Однако дело не ограничивалось проблемой закрепления за Советским Союзом территориальных приобретений благодаря сотрудничеству с нацистской Германией. В послевоенное время эта, первоначально региональная восточноевропейская проблема, с расширением внешних границ Советской империи до центра Европы переросла в проблему континентальную. Разрастание Советской империи, вопреки выявившейся в итоге первой и продолженной во Второй мировой войне тенденции к распаду мировых империй, было исторической аномалией. Так вопрос о международно-правовом признании послевоенного территориального переустройства в Европе стал вопросом жизни или смерти для коммунистической империи. Форс-мажорные обстоятельства крушения в 1989–1991 гг. ялтинско-потсдамской системы международных отношений привели одновременно и к распаду Советской империи, и к радикальным переменам в пределах самого Советского Союза — к отпадению тех народов и территорий, которые составляли империю царской России.

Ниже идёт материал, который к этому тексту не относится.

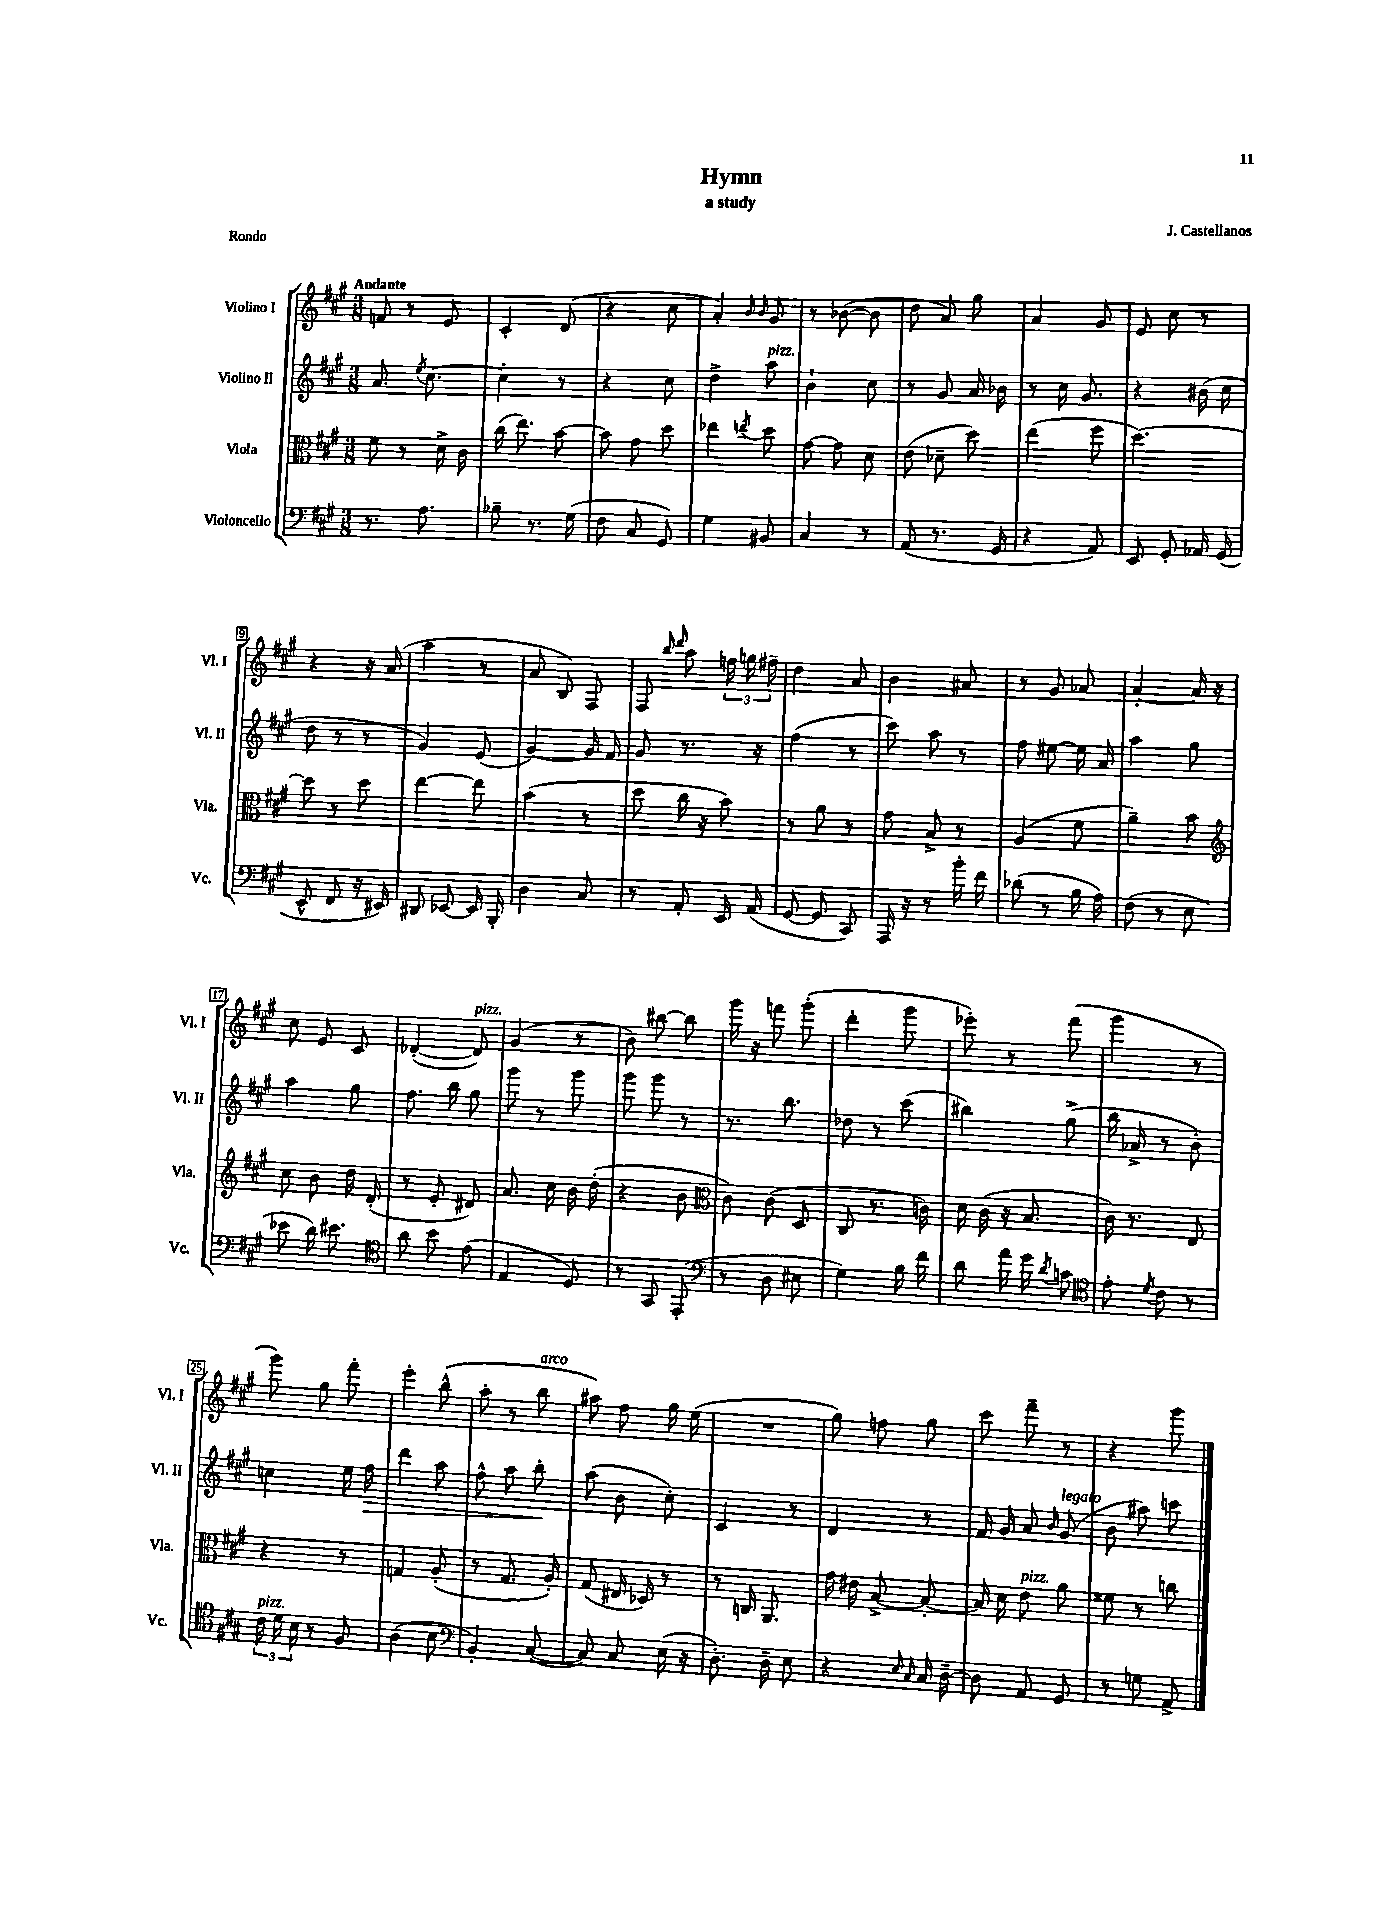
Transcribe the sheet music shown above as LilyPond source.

С подписанием Хельсинкского Заключительного акта 1975 г., казалось, усилия советских руководителей наконец увенчались успехом. На очередном партийном съезде Л.И. Брежнев, подчеркивая значение хельсинкских договоренностей, заявил, что теперь пришло признание «сложившихся в результате второй мировой войны территориальных и политических реальностей» на европейском континенте{789}. Эти международные договоренности воспринимались Кремлем как определенная гарантия сохранности Советской империи, которая подрывалась изнутри антисоветскими выступлениями в странах-сателлитах. Но, как видим в случае с прекращением издания «Документов внешней политики СССР» спустя два года после Хельсинки, полной уверенности в том, что отныне политическая карта Европы зафиксирована окончательно, у правителей в Кремле не было.
Созданная Сталиным империя, перешагнувшая рамки империи Романовых, чтобы сохраниться и развиваться должна была постоянно расширяться на новые земли, покорять другие народы. В этом причина официально провозглашения ного курса на достижение военно-стратегического паритета СССР с внешним миром. Что означало — со всеми остальными государствами! «Самонадеянность силы» не могла не проявиться самым грубым образом, перегоравшая энергия советской военной машины не могла не искать какого-то выхода. Вторжение в Афганистан, которое вылилось в самую продолжительную войну за всю историю СССР, продемонстрировало безудержность советского экспансионизма, выросшего на дрожжах Второй мировой и Холодной войн.